How Not To Write An Abstract

I always encourage people to be careful when reading abstracts. Read the entire article, I say. Here’s a perfect example of why this is true.

Artificial blood products have been one of the holy grails of trauma for decades. Typically, a new one is developed, shows promise, then flames out for one reason or another. MP40X is yet another hemoglobin molecule that has been shown to improve tissue oxygen delivery. A multi-center clinical study was designed to look at clinical outcomes in real trauma patients. The study involved 38 hospitals, and was placebo controlled. Only patients in hemorrhagic shock with an elevated serum lactate were enrolled. The primary outcome was survival at 28 days.

Here are the factoids:

  • 313 patients were successfully studied over 17 months, with nearly equal numbers of MP40X vs normal saline controls
  • The two groups were well-matched for the usual demographics
  • Mortality for MP40X was 12% vs 14% for controls (not significant)
  • Serious adverse events were the same (36% vs 37%)
  • 57% of MP40X patients were alive at 28 days vs 50% of controls (not significant)
  • Ventilator-free days, hospital-free days, and organ failure was the same between the groups

However, the authors conclude:

While there were promising trends to suggest a potential for improved outcomes, the study was underpowered to confirm the efficacy of MP40X in trauma hemorrhage.”

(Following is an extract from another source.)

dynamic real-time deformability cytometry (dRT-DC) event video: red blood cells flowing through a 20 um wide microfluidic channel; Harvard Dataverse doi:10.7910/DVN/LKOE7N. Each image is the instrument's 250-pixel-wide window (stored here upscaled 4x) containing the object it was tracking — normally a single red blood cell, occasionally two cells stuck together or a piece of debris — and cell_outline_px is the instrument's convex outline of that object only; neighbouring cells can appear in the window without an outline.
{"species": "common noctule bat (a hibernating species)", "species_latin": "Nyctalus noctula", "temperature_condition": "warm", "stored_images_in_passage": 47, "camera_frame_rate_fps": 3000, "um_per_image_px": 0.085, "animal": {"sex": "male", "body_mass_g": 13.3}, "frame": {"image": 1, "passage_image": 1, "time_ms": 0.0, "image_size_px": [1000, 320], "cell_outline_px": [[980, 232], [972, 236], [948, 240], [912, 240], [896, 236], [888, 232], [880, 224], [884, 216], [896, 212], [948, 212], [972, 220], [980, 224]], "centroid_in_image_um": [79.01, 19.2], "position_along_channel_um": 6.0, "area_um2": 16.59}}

Bottom line: When someone designs a study, especially a multi-center study that lots of people will spend their time and money on, the investigators are responsible for doing it right. This includes trying to estimate how many patients are needed to have a chance of showing a significant difference. Granted, this may be somewhat difficult with a new product or drug, but at least estimate on the high side.

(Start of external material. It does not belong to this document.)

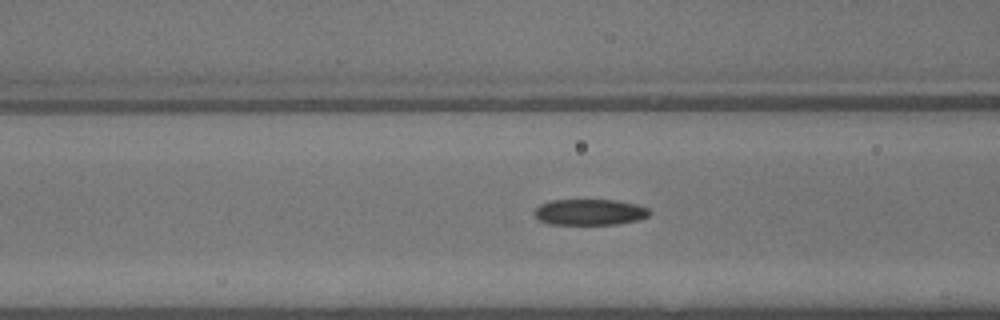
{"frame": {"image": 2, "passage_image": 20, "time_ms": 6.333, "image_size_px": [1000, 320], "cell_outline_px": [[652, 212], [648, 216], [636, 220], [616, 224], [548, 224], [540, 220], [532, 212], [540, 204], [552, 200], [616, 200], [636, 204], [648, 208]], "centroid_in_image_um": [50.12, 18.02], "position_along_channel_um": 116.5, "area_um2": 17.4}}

This study abstract blames the lack of results on not having enough subjects. If that is truly the case, the reasons for underpowering it should be explained in the abstract. Otherwise, it just looks like they are making excuses and raise hopes for an ineffective product.

Reference:Effects of MP40X, an oxygen therapeutic, on clinical outcomes in trauma patients with hemorrhagic shock: a Phase IIb multi-center randomized placebo-controlled trial. AAST 2013, Paper 15.

A hat tip to the Skeptical Scalpel for bringing this paper to my attention.